=== DOCUMENT EXCERPT ===
-----

U.S. seeks new Keystone pipeline route
Demonstrators call for the cancellation of the Keystone XL pipeline during a rally in front of the White House, November 6, 2011. Reuters

(Reuters) - A Canadian company's decision Monday to proceed with part of a U.S. pipeline might end up muffling one of the Republicans' loudest arguments in this election year: that President Barack Obama has pursued failed energy policies.

TransCanada Corp announced it intended to begin work on the southern leg of the $7 billion Keystone XL project, from Oklahoma to Texas, leaving for later another run at the more controversial, and complicated, northern segment.

For months, Republicans have hammered Obama for blocking the pipeline project out of concern for the environmentally sensitive areas south of the U.S.-Canada border. Republicans seeking re-election to Congress uniformly branded his decision as a job-killer that undermines energy independence.

While Obama must still face Republican wrath over rising gasoline prices, his opponents will now find it harder to press their attacks over Keystone, a project that garners wide support among American voters.

According to an early February poll by the Pew Research Center, 66 percent of those who had heard about the Keystone XL project thought it should be approved.

With gasoline prices rising significantly even before the heavy summer driving season has begun - average retail prices are now nearly $3.70 a gallon, up from $3.35 a year ago - Republicans tried to connect Keystone with pain at the pump.

For Republicans, Keystone was more than a pipeline project. It was their poster child for what was wrong with White House energy policy.

So the White House was swift to welcome TransCanada's latest announcement. We'll make sure that any federal permitting that is involved ... will be acted on very quickly for the southern leg, Obama spokesman Jay Carney told reporters.

A senior Senate Democratic aide said that with a large portion of the pipeline moving toward federal approval, Republicans have less and less ground on which to attack Obama.

But Republicans continued on Monday to press for U.S. approval of the entire Canada-to-Texas oil pipeline.

It is time for President Obama to stop putting politics ahead of struggling families and small businesses and approve the Keystone XL pipeline, House Speaker John Boehner, R-Ohio, said in a statement.

The White House said it had been advised by TransCanada in advance of Monday's announcement, but gave no details of any discussions between the company and the administration.

BREAKING THE BOTTLENECK

TransCanada's move also gave the White House a backdrop for talking about the growing glut of U.S.-produced oil that is getting backed up in Oklahoma, where the southern leg of Keystone XL will start. That highlights administration assertions that Obama has presided over a sharp uptick in domestic production, contrary to Republican attack ads.

-----

=== EXERCISES ===
1/ Repeat the passage of the Keystone pipeline article that opens with the words containing "So the White" and closes with "and the administration.".
2/ In the Keystone pipeline article, what share of those who had heard about the project thought it should be approved, according to the early February Pew Research Center poll?
The items that follow are not needed for anything here.

-----

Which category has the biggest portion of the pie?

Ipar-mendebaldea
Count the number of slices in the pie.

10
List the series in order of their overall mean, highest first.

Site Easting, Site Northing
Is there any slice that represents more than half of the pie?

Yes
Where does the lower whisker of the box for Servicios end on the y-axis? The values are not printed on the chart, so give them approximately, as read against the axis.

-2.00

-----

=== LIST OF ANSWERS ===
1/
So the White House was swift to welcome TransCanada's latest announcement. We'll make sure that any federal permitting that is involved ... will be acted on very quickly for the southern leg, Obama spokesman Jay Carney told reporters.

A senior Senate Democratic aide said that with a large portion of the pipeline moving toward federal approval, Republicans have less and less ground on which to attack Obama.

But Republicans continued on Monday to press for U.S. approval of the entire Canada-to-Texas oil pipeline.

It is time for President Obama to stop putting politics ahead of struggling families and small businesses and approve the Keystone XL pipeline, House Speaker John Boehner, R-Ohio, said in a statement.

The White House said it had been advised by TransCanada in advance of Monday's announcement, but gave no details of any discussions between the company and the administration.

2/ 66 percent